The building itself of the Jewish Museum "C.e V. Wagner" is of particular importance in the life of the community of Trieste. Once a Jewish hospital, it was used in the decades before the Second World War, until 1941, as the seat of the Jewish Agency that received refugees fleeing the Nazis who embarked from Trieste for Palestine or the Americas. It was then, in the mid-twenties, that Polish Jews created a small oratory of the Askenazi rite inside the building, which remained in operation until 1987 and today is part of the museum display and still occasionally used for worship.
The material on display comes from the three synagogues built in the city between 1748 and 1825 and dismantled with the inauguration of the Major Temple of Trieste in 1912, and from private donations by Trieste’s families.
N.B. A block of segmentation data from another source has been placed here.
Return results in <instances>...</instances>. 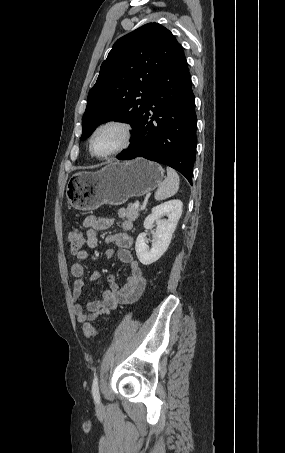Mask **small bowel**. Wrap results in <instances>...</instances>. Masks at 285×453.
Here are the masks:
<instances>
[{
    "label": "small bowel",
    "instance_id": "obj_1",
    "mask_svg": "<svg viewBox=\"0 0 285 453\" xmlns=\"http://www.w3.org/2000/svg\"><path fill=\"white\" fill-rule=\"evenodd\" d=\"M112 224L113 220L109 218L94 215L87 216L82 222L83 227L86 229V246L90 249L96 248L98 246L97 232L108 229ZM120 227L122 231L113 232L105 238L107 245H115L117 247L116 250L108 248L105 251V258L112 260L117 257L126 265L128 275L124 278V284L122 286H119L114 275H109L107 277L108 288L103 292L102 300L89 302L86 310H84L79 300L83 294L85 267L80 262L74 263L71 266V274L75 278L72 301L76 319L80 323L87 324L102 315H108L120 304L135 302L140 298L146 287V278L131 251L133 238L128 231L132 228V222L123 219L120 221ZM76 257L78 260L83 261L87 259L88 251L84 249ZM100 278L101 274L98 271H93L90 281L95 282Z\"/></svg>",
    "mask_w": 285,
    "mask_h": 453
}]
</instances>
These are ritual objects, silverware, textiles and books (the oldest object on display is dated 1594), covering four centuries of Jewish life in Trieste. Among them are some curious pawn books in Triestine dialect handwritten in Hebrew characters, and the two sovereign licences granted by Empress Maria Theresa of Austria to the Jews of Trieste on 19 April 1771.
Finally, a section of the museum is dedicated to the memory of the Jews from Trieste deported with the Holocaust. On display are personal items seized from them at their departure and returned to the community only in 2000 after having been forgotten for years in a dungeon of the Treasury Ministry in Rome.